EXERCISE AIM
Replace "layout element" with "page element" in the lines below and reproduce them with everything else unchanged.

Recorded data
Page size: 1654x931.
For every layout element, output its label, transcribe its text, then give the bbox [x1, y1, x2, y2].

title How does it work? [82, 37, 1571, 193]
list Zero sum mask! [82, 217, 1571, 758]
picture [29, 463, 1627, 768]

CORRECT ANSWER
Page size: 1654x931.
For every page element, output its label, transcribe its text, then give the bbox [x1, y1, x2, y2].

title How does it work? [82, 37, 1571, 193]
list Zero sum mask! [82, 217, 1571, 758]
picture [29, 463, 1627, 768]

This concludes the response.